Activity: Your answer must be an exact copy of the data, without any pictures.
(Beginning of Dataset content)
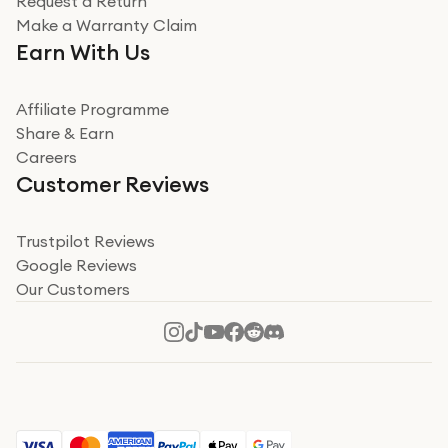
Request a Return
Very impressed
Make a Warranty Claim
Very impressed. Was a bit weary of ordering an ipad
Earn With Us
from a company id not used before. Arrived within 2
days in a sealed box works and looks perfect
Affiliate Programme
Read more
Share & Earn
Careers
Verified
Customer Reviews
Deborah Smith
Take a leap of faith!
Trustpilot Reviews
Google Reviews
I was nervous about using A1 Tech Deals as I’d never
Our Customers
heard of them, or knew anyone who’d used the
company. I read a lot of trust pilot reviews to help me
decide to make my decision. I’m so glad I did, and I
Read more
hope mine now helps you! Superb service, quick, and
perfect new iPhone 16 - totally recommend 👏🏻
Verified
Jesal Pandya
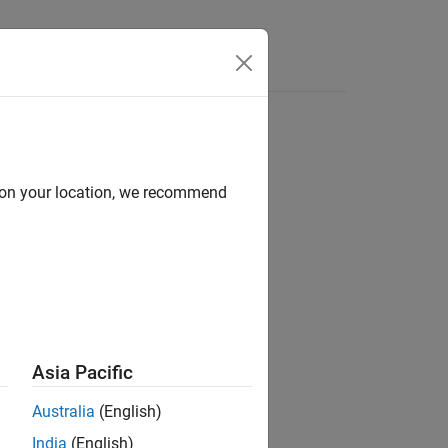
d on your location, we recommend
ion?
Asia Pacific
Australia
(English)
India
(English)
(End of Dataset content)
Solution to the problem:
Request a Return
Very impressed
Make a Warranty Claim
Very impressed. Was a bit weary of ordering an ipad
Earn With Us
from a company id not used before. Arrived within 2
days in a sealed box works and looks perfect
Affiliate Programme
Read more
Share & Earn
Careers
Verified
Customer Reviews
Deborah Smith
Take a leap of faith!
Trustpilot Reviews
Google Reviews
I was nervous about using A1 Tech Deals as I’d never
Our Customers
heard of them, or knew anyone who’d used the
company. I read a lot of trust pilot reviews to help me
decide to make my decision. I’m so glad I did, and I
Read more
hope mine now helps you! Superb service, quick, and
perfect new iPhone 16 - totally recommend 👏🏻
Verified
Jesal Pandya
d on your location, we recommend
ion?
Asia Pacific
Australia
(English)
India
(English)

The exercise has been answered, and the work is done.